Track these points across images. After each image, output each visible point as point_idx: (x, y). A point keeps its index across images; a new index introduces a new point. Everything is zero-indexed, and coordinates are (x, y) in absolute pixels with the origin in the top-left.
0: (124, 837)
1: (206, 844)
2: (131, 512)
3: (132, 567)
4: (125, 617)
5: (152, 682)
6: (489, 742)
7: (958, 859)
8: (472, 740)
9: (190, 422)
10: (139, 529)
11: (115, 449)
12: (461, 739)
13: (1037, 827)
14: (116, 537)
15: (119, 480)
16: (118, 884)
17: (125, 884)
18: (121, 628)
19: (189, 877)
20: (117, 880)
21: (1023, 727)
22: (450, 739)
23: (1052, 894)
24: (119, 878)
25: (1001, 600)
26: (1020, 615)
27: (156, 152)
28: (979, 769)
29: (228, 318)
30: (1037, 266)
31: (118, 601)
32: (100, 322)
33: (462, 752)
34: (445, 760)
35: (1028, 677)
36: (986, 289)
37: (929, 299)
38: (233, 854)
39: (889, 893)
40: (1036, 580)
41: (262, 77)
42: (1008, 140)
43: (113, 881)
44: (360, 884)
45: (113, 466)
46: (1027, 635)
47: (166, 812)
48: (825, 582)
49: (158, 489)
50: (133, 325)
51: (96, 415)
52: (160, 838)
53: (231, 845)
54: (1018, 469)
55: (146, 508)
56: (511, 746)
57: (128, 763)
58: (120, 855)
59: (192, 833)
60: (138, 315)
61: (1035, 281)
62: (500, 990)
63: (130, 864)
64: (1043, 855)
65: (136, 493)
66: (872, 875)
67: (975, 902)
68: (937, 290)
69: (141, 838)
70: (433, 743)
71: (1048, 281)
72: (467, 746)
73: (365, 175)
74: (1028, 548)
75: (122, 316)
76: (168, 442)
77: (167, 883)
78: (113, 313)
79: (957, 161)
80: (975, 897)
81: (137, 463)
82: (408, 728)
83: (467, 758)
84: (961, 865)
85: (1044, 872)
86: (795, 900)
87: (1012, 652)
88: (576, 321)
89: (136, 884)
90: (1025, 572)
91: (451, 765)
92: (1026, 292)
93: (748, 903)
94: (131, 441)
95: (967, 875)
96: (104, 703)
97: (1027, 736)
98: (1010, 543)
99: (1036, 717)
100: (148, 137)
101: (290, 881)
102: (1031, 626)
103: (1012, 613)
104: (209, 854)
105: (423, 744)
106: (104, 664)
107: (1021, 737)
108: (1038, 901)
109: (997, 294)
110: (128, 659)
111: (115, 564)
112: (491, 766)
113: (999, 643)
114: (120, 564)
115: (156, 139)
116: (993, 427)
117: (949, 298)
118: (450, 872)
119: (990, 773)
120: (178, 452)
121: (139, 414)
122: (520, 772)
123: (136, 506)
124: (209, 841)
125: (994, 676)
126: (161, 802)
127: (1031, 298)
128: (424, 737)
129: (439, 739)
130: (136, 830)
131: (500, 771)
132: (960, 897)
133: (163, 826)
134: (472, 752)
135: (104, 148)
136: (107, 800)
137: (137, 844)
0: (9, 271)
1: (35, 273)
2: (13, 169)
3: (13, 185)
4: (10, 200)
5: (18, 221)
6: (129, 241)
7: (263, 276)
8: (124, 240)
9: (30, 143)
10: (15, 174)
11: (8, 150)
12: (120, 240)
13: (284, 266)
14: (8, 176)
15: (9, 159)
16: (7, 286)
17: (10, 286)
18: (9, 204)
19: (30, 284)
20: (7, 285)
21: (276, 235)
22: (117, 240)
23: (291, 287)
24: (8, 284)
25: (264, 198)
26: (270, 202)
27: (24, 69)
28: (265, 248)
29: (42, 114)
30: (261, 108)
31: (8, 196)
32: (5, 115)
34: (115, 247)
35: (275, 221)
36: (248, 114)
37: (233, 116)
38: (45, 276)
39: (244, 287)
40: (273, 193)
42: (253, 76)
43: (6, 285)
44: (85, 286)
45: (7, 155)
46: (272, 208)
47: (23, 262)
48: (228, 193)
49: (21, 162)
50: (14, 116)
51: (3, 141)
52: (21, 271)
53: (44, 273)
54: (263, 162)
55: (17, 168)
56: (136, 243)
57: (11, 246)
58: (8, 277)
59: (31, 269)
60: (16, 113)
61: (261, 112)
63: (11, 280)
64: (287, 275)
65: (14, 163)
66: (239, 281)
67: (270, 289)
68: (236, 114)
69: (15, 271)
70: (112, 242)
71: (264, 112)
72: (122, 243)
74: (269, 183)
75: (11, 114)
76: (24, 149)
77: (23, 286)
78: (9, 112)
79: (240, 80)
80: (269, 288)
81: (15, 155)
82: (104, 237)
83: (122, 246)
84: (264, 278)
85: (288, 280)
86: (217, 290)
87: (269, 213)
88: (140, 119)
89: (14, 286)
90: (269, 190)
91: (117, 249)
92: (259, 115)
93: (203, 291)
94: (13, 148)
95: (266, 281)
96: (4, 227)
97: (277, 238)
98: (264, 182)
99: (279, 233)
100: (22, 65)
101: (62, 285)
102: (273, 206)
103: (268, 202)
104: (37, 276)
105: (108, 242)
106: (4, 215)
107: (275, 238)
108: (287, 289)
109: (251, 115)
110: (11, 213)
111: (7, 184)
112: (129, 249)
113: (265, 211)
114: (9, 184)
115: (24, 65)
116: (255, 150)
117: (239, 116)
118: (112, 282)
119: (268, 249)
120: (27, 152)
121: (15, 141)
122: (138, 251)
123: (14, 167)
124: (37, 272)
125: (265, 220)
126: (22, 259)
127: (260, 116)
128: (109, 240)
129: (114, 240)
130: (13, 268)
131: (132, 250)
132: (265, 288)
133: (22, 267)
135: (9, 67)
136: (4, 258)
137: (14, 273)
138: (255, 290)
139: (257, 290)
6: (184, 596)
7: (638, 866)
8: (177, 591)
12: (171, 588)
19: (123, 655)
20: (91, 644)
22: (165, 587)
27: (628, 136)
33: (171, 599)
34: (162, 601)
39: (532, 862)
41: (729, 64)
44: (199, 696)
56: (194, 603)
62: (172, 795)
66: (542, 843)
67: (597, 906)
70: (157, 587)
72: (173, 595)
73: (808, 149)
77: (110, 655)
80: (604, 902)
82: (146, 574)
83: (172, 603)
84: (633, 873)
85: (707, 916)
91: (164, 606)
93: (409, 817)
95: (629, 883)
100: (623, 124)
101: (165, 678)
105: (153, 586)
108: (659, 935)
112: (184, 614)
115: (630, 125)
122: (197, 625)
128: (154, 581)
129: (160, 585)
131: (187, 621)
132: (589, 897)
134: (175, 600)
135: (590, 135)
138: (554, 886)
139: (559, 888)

• [The task]
Reproduce all of the material above verbatim, character for character.

• [Output of the exercise]
Track these points across images. After each image, output each visible point as point_idx: (x, y). A point keeps its index across images; a new index introduces a new point. Everything is zero-indexed, and coordinates are (x, y) in absolute pixels with the origin in the top-left.
0: (124, 837)
1: (206, 844)
2: (131, 512)
3: (132, 567)
4: (125, 617)
5: (152, 682)
6: (489, 742)
7: (958, 859)
8: (472, 740)
9: (190, 422)
10: (139, 529)
11: (115, 449)
12: (461, 739)
13: (1037, 827)
14: (116, 537)
15: (119, 480)
16: (118, 884)
17: (125, 884)
18: (121, 628)
19: (189, 877)
20: (117, 880)
21: (1023, 727)
22: (450, 739)
23: (1052, 894)
24: (119, 878)
25: (1001, 600)
26: (1020, 615)
27: (156, 152)
28: (979, 769)
29: (228, 318)
30: (1037, 266)
31: (118, 601)
32: (100, 322)
33: (462, 752)
34: (445, 760)
35: (1028, 677)
36: (986, 289)
37: (929, 299)
38: (233, 854)
39: (889, 893)
40: (1036, 580)
41: (262, 77)
42: (1008, 140)
43: (113, 881)
44: (360, 884)
45: (113, 466)
46: (1027, 635)
47: (166, 812)
48: (825, 582)
49: (158, 489)
50: (133, 325)
51: (96, 415)
52: (160, 838)
53: (231, 845)
54: (1018, 469)
55: (146, 508)
56: (511, 746)
57: (128, 763)
58: (120, 855)
59: (192, 833)
60: (138, 315)
61: (1035, 281)
62: (500, 990)
63: (130, 864)
64: (1043, 855)
65: (136, 493)
66: (872, 875)
67: (975, 902)
68: (937, 290)
69: (141, 838)
70: (433, 743)
71: (1048, 281)
72: (467, 746)
73: (365, 175)
74: (1028, 548)
75: (122, 316)
76: (168, 442)
77: (167, 883)
78: (113, 313)
79: (957, 161)
80: (975, 897)
81: (137, 463)
82: (408, 728)
83: (467, 758)
84: (961, 865)
85: (1044, 872)
86: (795, 900)
87: (1012, 652)
88: (576, 321)
89: (136, 884)
90: (1025, 572)
91: (451, 765)
92: (1026, 292)
93: (748, 903)
94: (131, 441)
95: (967, 875)
96: (104, 703)
97: (1027, 736)
98: (1010, 543)
99: (1036, 717)
100: (148, 137)
101: (290, 881)
102: (1031, 626)
103: (1012, 613)
104: (209, 854)
105: (423, 744)
106: (104, 664)
107: (1021, 737)
108: (1038, 901)
109: (997, 294)
110: (128, 659)
111: (115, 564)
112: (491, 766)
113: (999, 643)
114: (120, 564)
115: (156, 139)
116: (993, 427)
117: (949, 298)
118: (450, 872)
119: (990, 773)
120: (178, 452)
121: (139, 414)
122: (520, 772)
123: (136, 506)
124: (209, 841)
125: (994, 676)
126: (161, 802)
127: (1031, 298)
128: (424, 737)
129: (439, 739)
130: (136, 830)
131: (500, 771)
132: (960, 897)
133: (163, 826)
134: (472, 752)
135: (104, 148)
136: (107, 800)
137: (137, 844)
0: (9, 271)
1: (35, 273)
2: (13, 169)
3: (13, 185)
4: (10, 200)
5: (18, 221)
6: (129, 241)
7: (263, 276)
8: (124, 240)
9: (30, 143)
10: (15, 174)
11: (8, 150)
12: (120, 240)
13: (284, 266)
14: (8, 176)
15: (9, 159)
16: (7, 286)
17: (10, 286)
18: (9, 204)
19: (30, 284)
20: (7, 285)
21: (276, 235)
22: (117, 240)
23: (291, 287)
24: (8, 284)
25: (264, 198)
26: (270, 202)
27: (24, 69)
28: (265, 248)
29: (42, 114)
30: (261, 108)
31: (8, 196)
32: (5, 115)
34: (115, 247)
35: (275, 221)
36: (248, 114)
37: (233, 116)
38: (45, 276)
39: (244, 287)
40: (273, 193)
42: (253, 76)
43: (6, 285)
44: (85, 286)
45: (7, 155)
46: (272, 208)
47: (23, 262)
48: (228, 193)
49: (21, 162)
50: (14, 116)
51: (3, 141)
52: (21, 271)
53: (44, 273)
54: (263, 162)
55: (17, 168)
56: (136, 243)
57: (11, 246)
58: (8, 277)
59: (31, 269)
60: (16, 113)
61: (261, 112)
63: (11, 280)
64: (287, 275)
65: (14, 163)
66: (239, 281)
67: (270, 289)
68: (236, 114)
69: (15, 271)
70: (112, 242)
71: (264, 112)
72: (122, 243)
74: (269, 183)
75: (11, 114)
76: (24, 149)
77: (23, 286)
78: (9, 112)
79: (240, 80)
80: (269, 288)
81: (15, 155)
82: (104, 237)
83: (122, 246)
84: (264, 278)
85: (288, 280)
86: (217, 290)
87: (269, 213)
88: (140, 119)
89: (14, 286)
90: (269, 190)
91: (117, 249)
92: (259, 115)
93: (203, 291)
94: (13, 148)
95: (266, 281)
96: (4, 227)
97: (277, 238)
98: (264, 182)
99: (279, 233)
100: (22, 65)
101: (62, 285)
102: (273, 206)
103: (268, 202)
104: (37, 276)
105: (108, 242)
106: (4, 215)
107: (275, 238)
108: (287, 289)
109: (251, 115)
110: (11, 213)
111: (7, 184)
112: (129, 249)
113: (265, 211)
114: (9, 184)
115: (24, 65)
116: (255, 150)
117: (239, 116)
118: (112, 282)
119: (268, 249)
120: (27, 152)
121: (15, 141)
122: (138, 251)
123: (14, 167)
124: (37, 272)
125: (265, 220)
126: (22, 259)
127: (260, 116)
128: (109, 240)
129: (114, 240)
130: (13, 268)
131: (132, 250)
132: (265, 288)
133: (22, 267)
135: (9, 67)
136: (4, 258)
137: (14, 273)
138: (255, 290)
139: (257, 290)
6: (184, 596)
7: (638, 866)
8: (177, 591)
12: (171, 588)
19: (123, 655)
20: (91, 644)
22: (165, 587)
27: (628, 136)
33: (171, 599)
34: (162, 601)
39: (532, 862)
41: (729, 64)
44: (199, 696)
56: (194, 603)
62: (172, 795)
66: (542, 843)
67: (597, 906)
70: (157, 587)
72: (173, 595)
73: (808, 149)
77: (110, 655)
80: (604, 902)
82: (146, 574)
83: (172, 603)
84: (633, 873)
85: (707, 916)
91: (164, 606)
93: (409, 817)
95: (629, 883)
100: (623, 124)
101: (165, 678)
105: (153, 586)
108: (659, 935)
112: (184, 614)
115: (630, 125)
122: (197, 625)
128: (154, 581)
129: (160, 585)
131: (187, 621)
132: (589, 897)
134: (175, 600)
135: (590, 135)
138: (554, 886)
139: (559, 888)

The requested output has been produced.